LLMbench: A Comparative Close Reading Workbench for Large Language Models
Summary: arXiv:2604.15508v1 Announce Type: cross
In an era where large language models (LLMs) are becoming increasingly prevalent in various domains, the need for effective tools to analyze their outputs is essential. Enter LLMbench, a pioneering browser-based workbench designed specifically for the comparative close reading of LLM outputs. Unlike existing tools that focus on quantitative evaluation, such as Google PAIR’s LLM Comparator, LLMbench takes a different approach, emphasizing the hermeneutic practices of the digital humanities.
Overview of LLMbench
LLMbench allows users to place two model responses to the same prompt side by side in annotatable panels. This setup provides a unique space for analysis, equipped with four analytical overlays:
- Probabilities: Enables token-level log-probability inspection.
- Differences: Highlights word-level differences across the two panels.
- Tone: Facilitates Hyland-style metadiscourse analysis.
- Structure: Offers sentence-level parsing with discourse connective highlighting.
Additionally, LLMbench supports five analytical modes:
- Stochastic Variation: Examines variations in outputs due to randomness.

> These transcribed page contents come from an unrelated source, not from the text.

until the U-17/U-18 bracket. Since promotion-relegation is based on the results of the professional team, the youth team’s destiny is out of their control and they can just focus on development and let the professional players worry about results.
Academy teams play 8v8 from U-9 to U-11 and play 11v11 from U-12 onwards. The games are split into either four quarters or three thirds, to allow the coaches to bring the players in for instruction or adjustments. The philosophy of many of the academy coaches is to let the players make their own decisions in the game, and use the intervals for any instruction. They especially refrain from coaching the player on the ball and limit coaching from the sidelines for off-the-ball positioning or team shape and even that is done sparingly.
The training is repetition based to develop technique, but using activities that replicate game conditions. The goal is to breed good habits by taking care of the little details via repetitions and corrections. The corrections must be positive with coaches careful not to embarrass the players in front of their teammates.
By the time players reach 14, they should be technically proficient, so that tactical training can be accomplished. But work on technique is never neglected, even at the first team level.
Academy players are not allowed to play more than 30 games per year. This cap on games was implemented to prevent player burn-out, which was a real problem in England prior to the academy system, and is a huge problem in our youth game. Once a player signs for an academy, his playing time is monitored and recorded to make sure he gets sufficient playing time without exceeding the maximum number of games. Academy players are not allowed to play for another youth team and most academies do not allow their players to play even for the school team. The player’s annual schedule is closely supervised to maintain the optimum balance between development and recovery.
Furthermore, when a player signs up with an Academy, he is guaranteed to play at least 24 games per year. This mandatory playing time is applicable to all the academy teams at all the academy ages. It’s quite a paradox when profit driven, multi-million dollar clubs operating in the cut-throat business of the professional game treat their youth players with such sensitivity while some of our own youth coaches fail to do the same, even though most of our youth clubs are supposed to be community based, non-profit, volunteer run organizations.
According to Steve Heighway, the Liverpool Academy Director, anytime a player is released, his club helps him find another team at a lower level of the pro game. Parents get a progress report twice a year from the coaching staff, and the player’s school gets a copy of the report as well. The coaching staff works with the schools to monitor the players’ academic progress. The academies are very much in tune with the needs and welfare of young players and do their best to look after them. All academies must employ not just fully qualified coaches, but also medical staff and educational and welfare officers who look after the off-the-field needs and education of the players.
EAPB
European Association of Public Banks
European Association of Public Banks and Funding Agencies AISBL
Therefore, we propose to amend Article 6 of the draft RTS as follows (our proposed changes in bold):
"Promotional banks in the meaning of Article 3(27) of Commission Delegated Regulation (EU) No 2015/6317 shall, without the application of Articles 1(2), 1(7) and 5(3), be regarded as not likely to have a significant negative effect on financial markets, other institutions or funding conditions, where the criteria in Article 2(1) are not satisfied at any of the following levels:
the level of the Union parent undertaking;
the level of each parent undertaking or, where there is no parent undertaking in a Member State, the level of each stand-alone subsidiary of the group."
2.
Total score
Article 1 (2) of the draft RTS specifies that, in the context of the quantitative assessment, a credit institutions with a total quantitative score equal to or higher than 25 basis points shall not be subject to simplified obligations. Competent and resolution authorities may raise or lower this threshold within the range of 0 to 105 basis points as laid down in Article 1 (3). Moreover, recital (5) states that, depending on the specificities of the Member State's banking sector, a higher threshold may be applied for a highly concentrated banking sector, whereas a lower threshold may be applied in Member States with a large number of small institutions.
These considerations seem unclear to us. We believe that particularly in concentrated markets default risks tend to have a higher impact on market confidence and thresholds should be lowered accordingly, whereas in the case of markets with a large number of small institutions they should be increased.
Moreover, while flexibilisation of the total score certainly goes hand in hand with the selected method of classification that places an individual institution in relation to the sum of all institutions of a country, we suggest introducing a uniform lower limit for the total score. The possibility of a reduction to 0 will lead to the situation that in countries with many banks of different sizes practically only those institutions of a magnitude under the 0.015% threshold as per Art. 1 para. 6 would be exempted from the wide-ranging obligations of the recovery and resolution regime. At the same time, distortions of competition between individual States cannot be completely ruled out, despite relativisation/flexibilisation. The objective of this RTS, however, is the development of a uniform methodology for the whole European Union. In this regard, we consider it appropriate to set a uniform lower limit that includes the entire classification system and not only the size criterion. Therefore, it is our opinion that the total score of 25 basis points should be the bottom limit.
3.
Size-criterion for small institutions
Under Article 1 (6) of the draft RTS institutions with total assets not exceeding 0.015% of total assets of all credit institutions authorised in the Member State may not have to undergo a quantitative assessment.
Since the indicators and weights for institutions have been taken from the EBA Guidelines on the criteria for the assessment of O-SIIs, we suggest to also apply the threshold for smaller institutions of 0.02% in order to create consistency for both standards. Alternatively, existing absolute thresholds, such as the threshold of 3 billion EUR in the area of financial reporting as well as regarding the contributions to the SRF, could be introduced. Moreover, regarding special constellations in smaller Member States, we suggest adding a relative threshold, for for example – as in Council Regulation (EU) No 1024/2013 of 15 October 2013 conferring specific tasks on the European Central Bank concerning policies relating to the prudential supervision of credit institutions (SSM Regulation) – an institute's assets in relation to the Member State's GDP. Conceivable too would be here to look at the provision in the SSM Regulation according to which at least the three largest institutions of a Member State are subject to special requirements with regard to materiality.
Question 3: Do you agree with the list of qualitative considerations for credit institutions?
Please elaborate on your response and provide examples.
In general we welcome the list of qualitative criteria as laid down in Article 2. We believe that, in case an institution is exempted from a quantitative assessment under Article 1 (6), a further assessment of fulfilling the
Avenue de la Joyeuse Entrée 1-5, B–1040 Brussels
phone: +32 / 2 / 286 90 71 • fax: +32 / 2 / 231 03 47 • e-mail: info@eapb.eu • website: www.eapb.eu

- Temperature Gradient: Analyzes the effects of temperature settings on model responses.
- Prompt Sensitivity: Investigates how slight changes in prompts can affect outcomes.

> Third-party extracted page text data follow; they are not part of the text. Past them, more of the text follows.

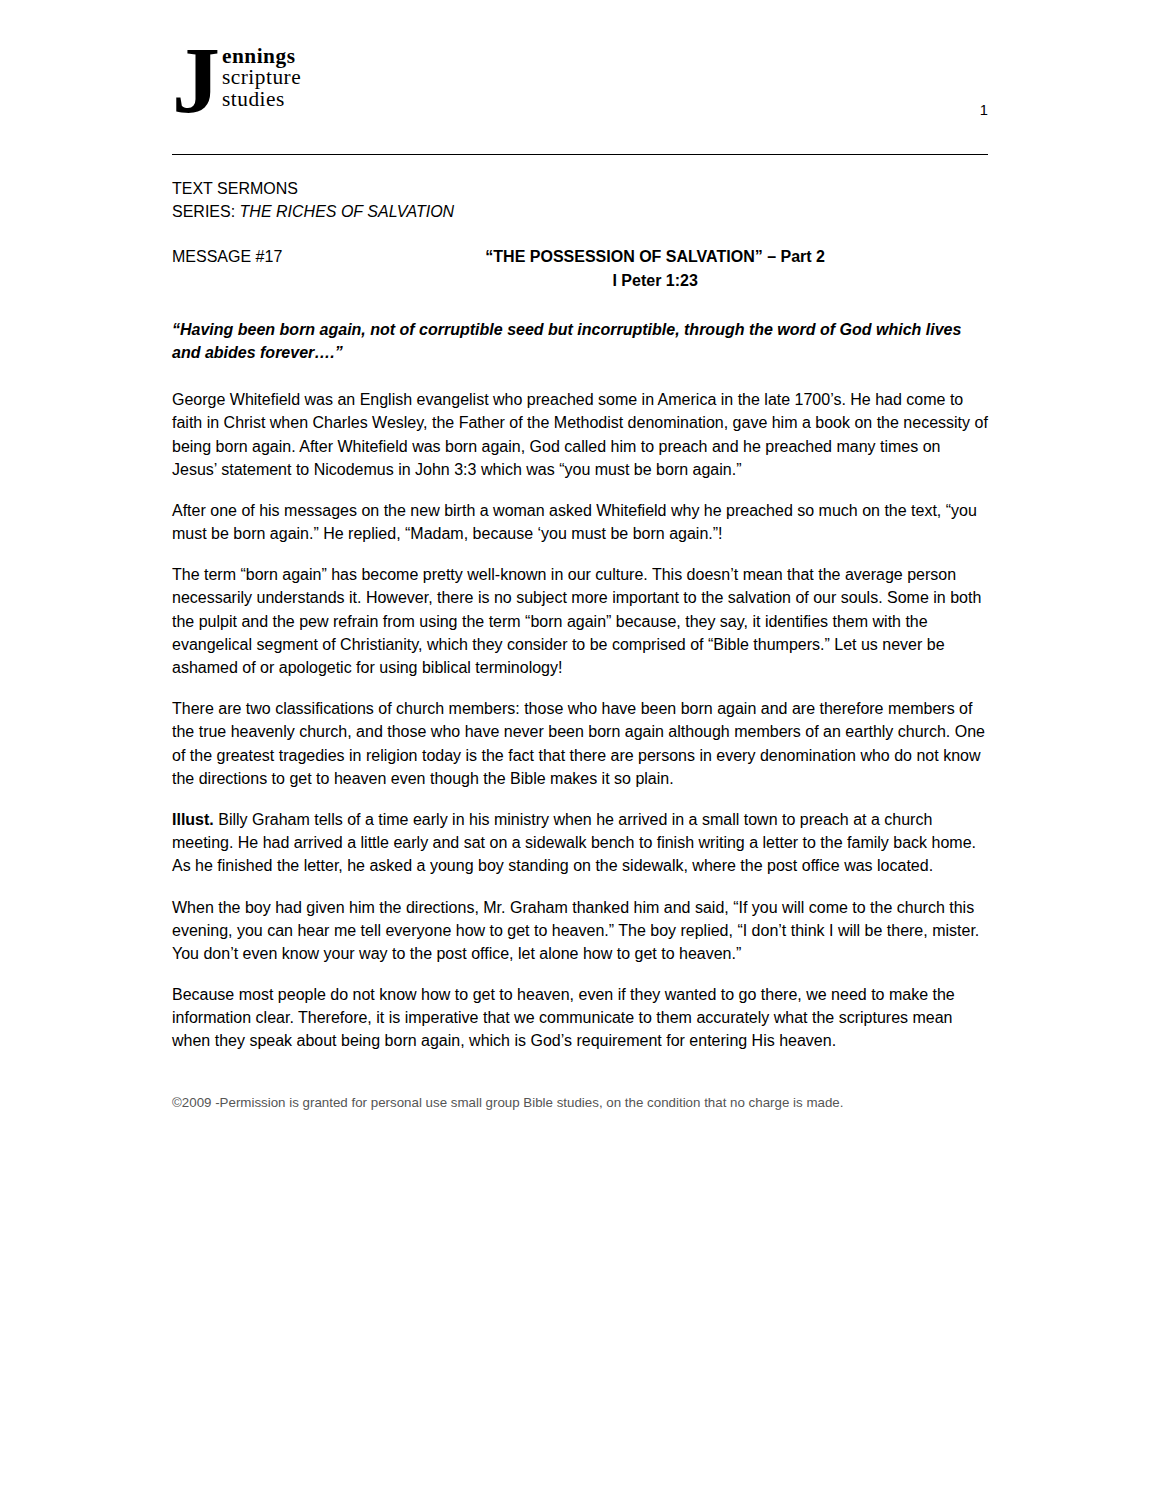1
J ennings scripture studies
TEXT SERMONS
SERIES: THE RICHES OF SALVATION
MESSAGE #17 “THE POSSESSION OF SALVATION” – Part 2 I Peter 1:23
“Having been born again, not of corruptible seed but incorruptible, through the word of God which lives and abides forever….”
George Whitefield was an English evangelist who preached some in America in the late 1700’s. He had come to faith in Christ when Charles Wesley, the Father of the Methodist denomination, gave him a book on the necessity of being born again. After Whitefield was born again, God called him to preach and he preached many times on Jesus’ statement to Nicodemus in John 3:3 which was “you must be born again.”
After one of his messages on the new birth a woman asked Whitefield why he preached so much on the text, “you must be born again.” He replied, “Madam, because ‘you must be born again.”!
The term “born again” has become pretty well-known in our culture. This doesn’t mean that the average person necessarily understands it. However, there is no subject more important to the salvation of our souls. Some in both the pulpit and the pew refrain from using the term “born again” because, they say, it identifies them with the evangelical segment of Christianity, which they consider to be comprised of “Bible thumpers.” Let us never be ashamed of or apologetic for using biblical terminology!
There are two classifications of church members: those who have been born again and are therefore members of the true heavenly church, and those who have never been born again although members of an earthly church. One of the greatest tragedies in religion today is the fact that there are persons in every denomination who do not know the directions to get to heaven even though the Bible makes it so plain.
Illust. Billy Graham tells of a time early in his ministry when he arrived in a small town to preach at a church meeting. He had arrived a little early and sat on a sidewalk bench to finish writing a letter to the family back home. As he finished the letter, he asked a young boy standing on the sidewalk, where the post office was located.
When the boy had given him the directions, Mr. Graham thanked him and said, “If you will come to the church this evening, you can hear me tell everyone how to get to heaven.” The boy replied, “I don’t think I will be there, mister. You don’t even know your way to the post office, let alone how to get to heaven.”
Because most people do not know how to get to heaven, even if they wanted to go there, we need to make the information clear. Therefore, it is imperative that we communicate to them accurately what the scriptures mean when they speak about being born again, which is God’s requirement for entering His heaven.
©2009 -Permission is granted for personal use small group Bible studies, on the condition that no charge is made.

- Token Probabilities: Offers insights into the likelihood of specific token selections.
- Cross-Model Divergence: Compares outputs from different models to highlight divergences.
Visualizations and Research Object
At its core, LLMbench treats the generated text as a research object in its own right, delving into the probability distribution that underlies each output. This leads to the creation of various visualizations, including:
- Continuous Heatmaps: Provide a visual representation of token probabilities.

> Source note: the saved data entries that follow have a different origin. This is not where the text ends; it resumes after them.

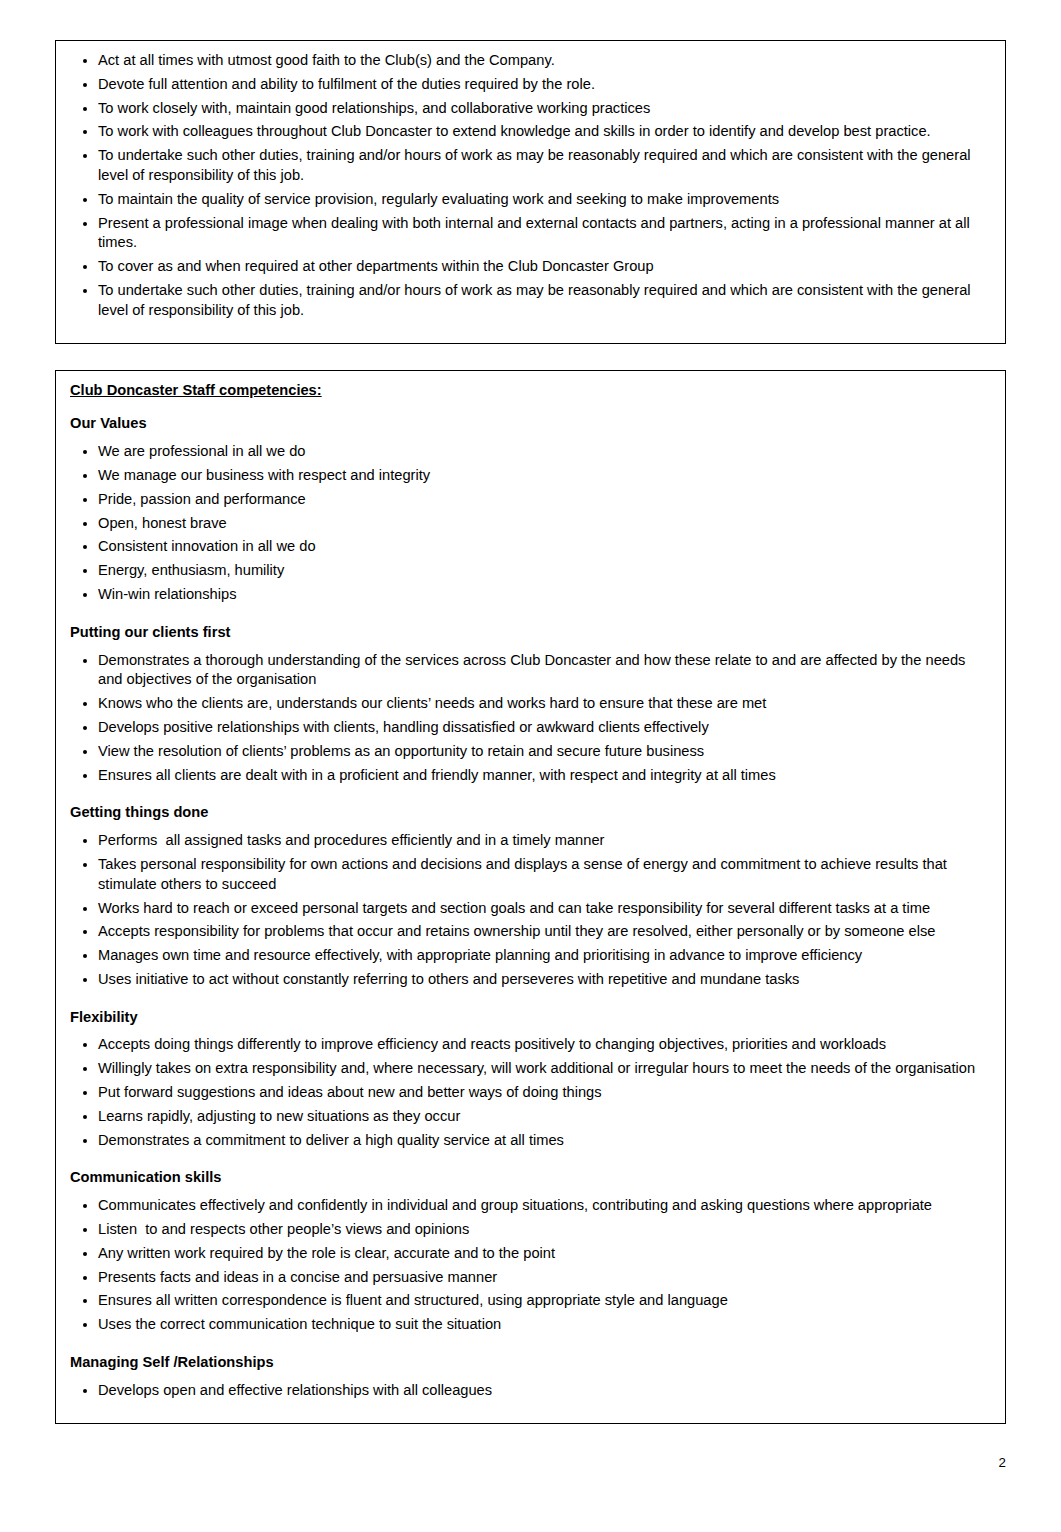Act at all times with utmost good faith to the Club(s) and the Company.
Devote full attention and ability to fulfilment of the duties required by the role.
To work closely with, maintain good relationships, and collaborative working practices
To work with colleagues throughout Club Doncaster to extend knowledge and skills in order to identify and develop best practice.
To undertake such other duties, training and/or hours of work as may be reasonably required and which are consistent with the general level of responsibility of this job.
To maintain the quality of service provision, regularly evaluating work and seeking to make improvements
Present a professional image when dealing with both internal and external contacts and partners, acting in a professional manner at all times.
To cover as and when required at other departments within the Club Doncaster Group
To undertake such other duties, training and/or hours of work as may be reasonably required and which are consistent with the general level of responsibility of this job.
Club Doncaster Staff competencies:
Our Values
We are professional in all we do
We manage our business with respect and integrity
Pride, passion and performance
Open, honest brave
Consistent innovation in all we do
Energy, enthusiasm, humility
Win-win relationships
Putting our clients first
Demonstrates a thorough understanding of the services across Club Doncaster and how these relate to and are affected by the needs and objectives of the organisation
Knows who the clients are, understands our clients’ needs and works hard to ensure that these are met
Develops positive relationships with clients, handling dissatisfied or awkward clients effectively
View the resolution of clients’ problems as an opportunity to retain and secure future business
Ensures all clients are dealt with in a proficient and friendly manner, with respect and integrity at all times
Getting things done
Performs all assigned tasks and procedures efficiently and in a timely manner
Takes personal responsibility for own actions and decisions and displays a sense of energy and commitment to achieve results that stimulate others to succeed
Works hard to reach or exceed personal targets and section goals and can take responsibility for several different tasks at a time
Accepts responsibility for problems that occur and retains ownership until they are resolved, either personally or by someone else
Manages own time and resource effectively, with appropriate planning and prioritising in advance to improve efficiency
Uses initiative to act without constantly referring to others and perseveres with repetitive and mundane tasks
Flexibility
Accepts doing things differently to improve efficiency and reacts positively to changing objectives, priorities and workloads
Willingly takes on extra responsibility and, where necessary, will work additional or irregular hours to meet the needs of the organisation
Put forward suggestions and ideas about new and better ways of doing things
Learns rapidly, adjusting to new situations as they occur
Demonstrates a commitment to deliver a high quality service at all times
Communication skills
Communicates effectively and confidently in individual and group situations, contributing and asking questions where appropriate
Listen to and respects other people’s views and opinions
Any written work required by the role is clear, accurate and to the point
Presents facts and ideas in a concise and persuasive manner
Ensures all written correspondence is fluent and structured, using appropriate style and language
Uses the correct communication technique to suit the situation
Managing Self /Relationships
Develops open and effective relationships with all colleagues
2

- Entropy Sparklines: Display the uncertainty associated with word choices.
- Pixel Maps: Illustrate the density of token probabilities across the output.
- Three-Dimensional Probability Terrains: Offer an immersive view of the counterfactual history from which each word emerged.
Conclusion
This paper not only describes LLMbench’s architecture and its six analytical modes but also underscores its design rationale. It argues that log-probability data, which remains underutilized in humanistic and social-scientific readings of artificial intelligence, is a crucial resource for developing a more nuanced critical study of generative AI models. As LLMs continue to evolve, tools like LLMbench will play a vital role in fostering deeper understanding and critical engagement with these technologies.